Carl Georg Ludwig Winter (3 February 1856, Breslau - 1 September 1912, Magdeburg) was a German historian and archivist.

He studied history and philology at the Universities of Breslau and Berlin, obtaining his doctorate in 1878 from the University of Göttingen. From 1879 he worked at the Staatsarchiv (state archives) in Berlin, Düsseldorf, Marburg, Magdeburg, Stettin and Osnabrück, where in 1903 he became director of archives. Afterwards he returned to Magdeburg, where in 1906 he succeeded Eduard Ausfeld (1850-1906) as director of archives. At Magdeburg he was tasked with issues involving construction of the new archives building on Augustastraße (now called Hegelstraße).
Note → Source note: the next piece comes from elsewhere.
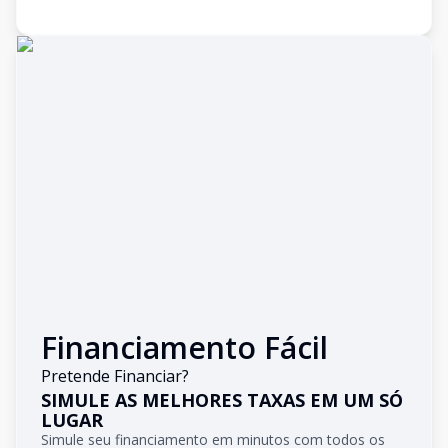
Financiamento Fácil
Pretende Financiar?
SIMULE AS MELHORES TAXAS EM UM SÓ
LUGAR
Simule seu financiamento em minutos com todos os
Among his written works was Geschichte des 30jährigen Krieges (History of the Thirty Years War, 1893), and highly regarded biographies of Hans Joachim von Zieten (two volumes, 1886) and Frederick the Great (two volumes, 1907).

He was a member of the Historischen Kommission für die Provinz Sachsen und das Herzogtum Anhalt (Historical Commission for the Province of Saxony and the Duchy of Anhalt), and chairman of the Vereins für Geschichte und Alterthumskunde des Herzogtums und Erzstifts Magdeburg (Association for history and antiquities of the duchy, and archbishopric of Magdeburg).